In a note on July 8th, Nomura also highlighted advertising strengths at ITV at the moment:

"ITV's H1 results are on 4 August, and by the time that date arrives we expect ITV to point to continued strength in the TV advertising market beyond the World Cup and into September, which is the key month in Q3. ITV management previously sparked some profit taking with its warning that H2 was facing a highly uncertain outlook given tougher comps and the post-election economic outlook."

"We have raised our Q2 advertising forecast from 24.5% to 26.8% and Q3 from 7% to 13.2% including now September up 10%. This raises our FY forecast from 9.6% to 11.5%. Our 2011 forecast is reduced from 3.4% to 1.1% given the absence of the XFactor which should slip into 2012 and we have raised our growth rate for 2012 accordingly. We have not yet taken the view that 2011 will see negative revenue owing to the government's austerity measures. We also believe that with EPS over 4p for 2010 and our net debt forecast at c.£470m investors will shortly initiate the discussion on dividend restoration, which is not currently priced into the stock. With equity FCF at c.£200m it could be argued a 2p DPS (4% yield) could be justified. In conclusion, there is a case for some short-term relative uplift in ITV shares." Said Nomura analyst, Matthew Walker.

For M&S however each broker gives a different view. Nomura which has a 'buy' rating on the group says:

"M&S 1Q sales were at the top end of market expectations, but this wasn't enough to drive upgrades or to drive further outperformance of the stock. The reason for this, in our view, is the dilemma investors face between sales growth at M&S and the recent pull-back in consumer confidence. In our view, what is different now from the last few years is the rate of market share improvement (50bp over the 12 weeks to end May). This is being driven by improved ranges, marketing, innovation and brands and may have some way to run.

Whilst RBS offer a 'sell' rating with the reasons that 'Declining returns, greater competition, a stretched balance sheet and a pension deficit of £1.3bn are negative against the backdrop of a cash-constrained UK consumer.'

"A cash-constrained balance sheet, coupled with future capital tied up in M&S's 20/20 plan leaves little room for strategic manoeuvres. The ongoing and radical overhaul of M&S's information technology, supply chain, sourcing and distribution platforms has never been attempted in unison in the company's 125-year history. We do not underestimate the task ahead, which is likely to involve double running costs, plus execution and trading risk, at a time when retailer cost pressures look set to rise and consumer spending is likely to weaken."

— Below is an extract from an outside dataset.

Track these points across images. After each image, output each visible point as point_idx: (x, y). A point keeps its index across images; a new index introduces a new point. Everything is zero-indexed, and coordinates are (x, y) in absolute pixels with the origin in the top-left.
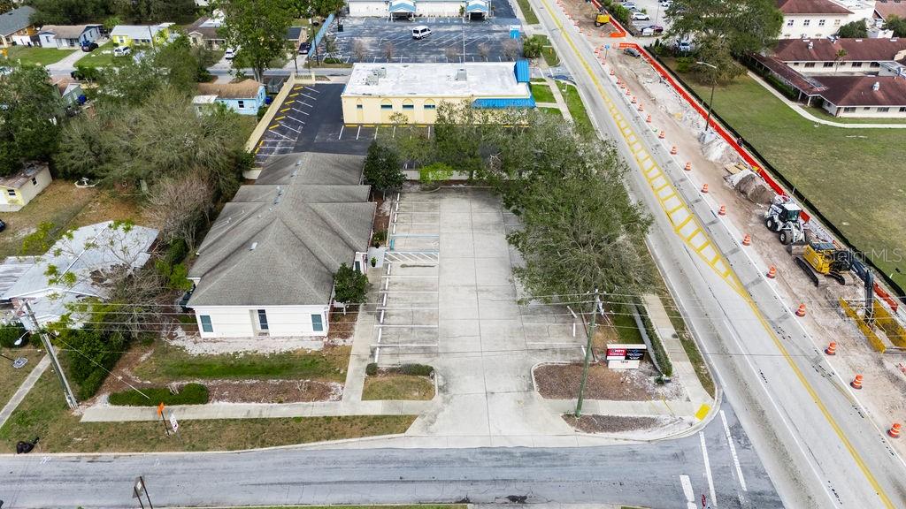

"Five months is a long time in retail. We must to wait until 9 November for recently appointed CEO Marc Bolland to announce his strategic business review. Meanwhile, diminishing returns, increased competition in Food and General Merchandise, a stretched balance sheet, an unconvincing International business, an outgoing finance director and chairman, and a pension deficit of £1.3bn, should keep Bolland busy. We are cautious on the UK consumer market, from which Marks & Spencer (M&S) generates 90% of its sales and 83% of its profit (FY10). We initiate coverage with a Sell recommendation and 290p target price." said RBS retail analysts.

"We initiate coverage with a Sell rating and a 290p target price." they concluded.